Using QGIS, Python, and R Together for Raster Processing

Every so often, I get the goofy idea in my head that I’m going to try to do something interesting with GIS. I’m not sure why, but I suppose it’s just one of those difficult-to-explain urges we all get from time to time. No? Just me? Ok then.

The Problem

My goal with this particular flight of whimsy is to try my hand at making some nifty-looking 3D maps with the aid of QGIS, an open-source GIS software.

In this case, I’m looking to create 3D terrain maps of some public parks in the area. To accomplish this, I’m going to need DEM (Digital Elevation Model) data, as well as some shapefiles of the parks in question. I will use these to “cut out” park-shaped chunks from the DEM data. The latter is easy enough to acquire from the county’s data repository on their website. As for the DEM data, there are some libraries available in some programming languages for retrieving this information programmatically.

It is possible to do all of this through the QGIS GUI. There are other sources from which DEM data can be retrieved that don’t require programming. However, I would like to process this data for all 70+ shapefiles that I have. Clearly, automating some of this is going to save me considerable time. As a bonus, I can reuse the script(s) for similar jobs in the future.

So Why These Tools?

Yeah, section header, why did I pick these tools? Python does have perfectly good spatial data tools available to it and even has a nifty library for retrieving DEM data from the Internet, the elevation package. The thing is, R also has some really good spatial data tools and an easier-to-use library for retrieving DEM data in elevatr. Of course, I could have gone really nuts and just used vanilla python and the QGIS API for accomplishing this. Actually, I did attempt that first, with the resulting script below:

import os
import re
import elevation
import processing

from osgeo import gdal
from qgis.core import QgsRasterLayer


def get_bounding_box(lyr):
    lyr.selectAll()
    return lyr.boundingBoxOfSelected()

def mask_dem_for_extent(lyr, dem_lyr, output_dir):
    # Get the output file name
    lyr_name = re.sub(r'[ /()]', '_', lyr.name()).replace('\'', '').lower()

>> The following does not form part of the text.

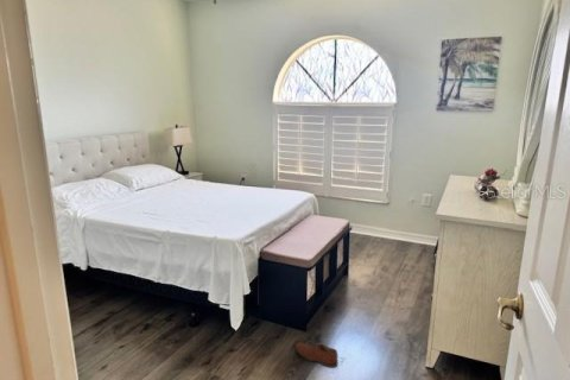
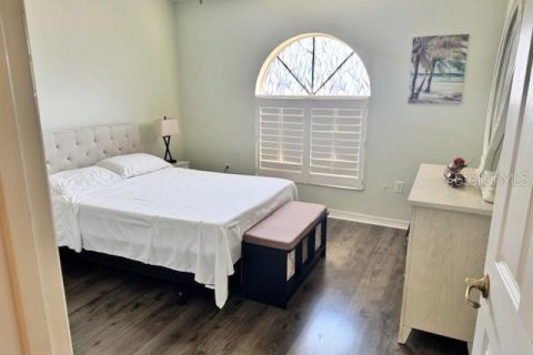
- shoe [294,342,340,369]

    # Clip it! Clip it good!
    parameters = {
        'INPUT': dem_lyr,
        'MASK': lyr.name(),
        'TARGET_CRS': 'EPSG:3857',
        'NODATA': -9999,
        'ALPHA_BAND': False,
        'CROP_TO_CUTLINE': True,
        'KEEP_RESOLUTION': True,
        'OPTIONS': None,
        'DATA_TYPE': 0,
        'MULTITHREADING': True,
        'OUTPUT': os.path.join(os.path.abspath(output_dir), 'clipped', lyr_name + '.tif')
    }

    # Run the algorithm!
    processing.runAndLoadResults('gdal:cliprasterbymasklayer', parameters)

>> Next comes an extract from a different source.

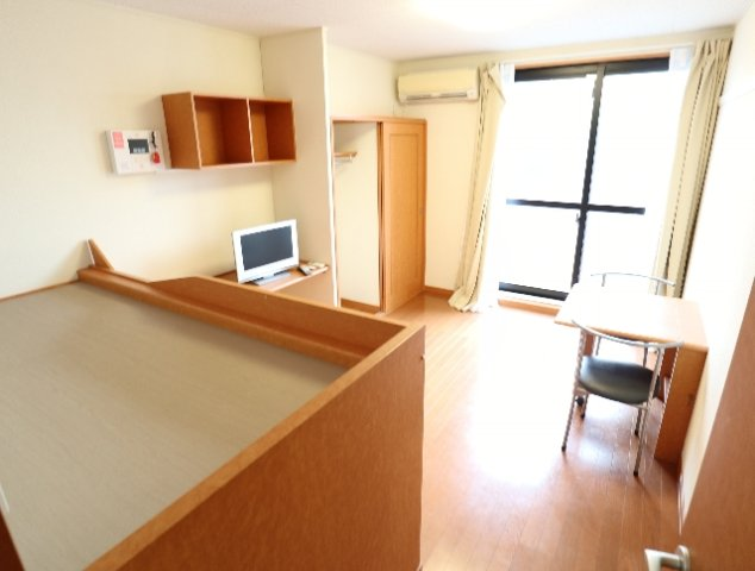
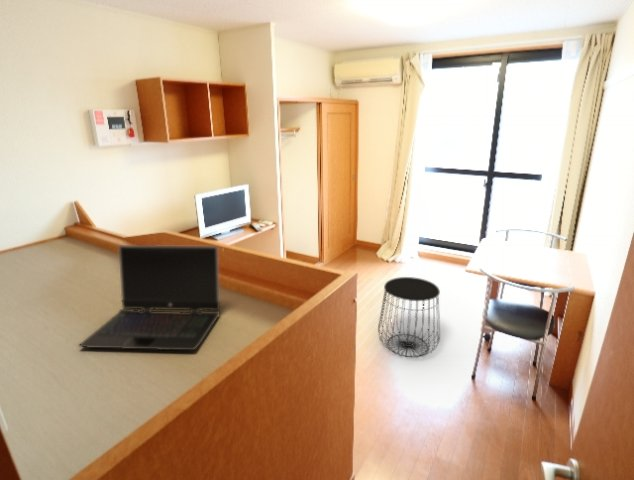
+ laptop computer [77,244,221,351]
+ side table [377,276,441,358]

# Build the list of layers and extract the base layer for DEM
base_lst = [layer for layer in QgsProject.instance().mapLayers().values()]

# Retrieve county vector layer from layer list
base_lyr = list(filter(lambda x: x.name() == 'CountyName1', base_lst))[0]

# Gather remaining layers in a list
layer_lst = [layer for layer in QgsProject.instance().mapLayers().values() if layer.name() not in ('CountyName1', 'CountyName2')]     # Variations of the same county name in iface

# Get the DEM to cut from
bbox = get_bounding_box(base_lyr)
bbox_bounds = (bbox.xMinimum(), bbox.yMinimum(), bbox.xMaximum(), bbox.yMaximum())
output_file = '/path/to/county/dem/county.tif'
elevation.clip(bounds=bbox_bounds, output=output_file, product='SRTM3')

# Load the warped raster
input_raster = QgsRasterLayer(output_file, 'raster')

# Process!
for lyr in layer_lst:
    mask_dem_for_extent(lyr, input_raster, os.path.abspath('./dems'))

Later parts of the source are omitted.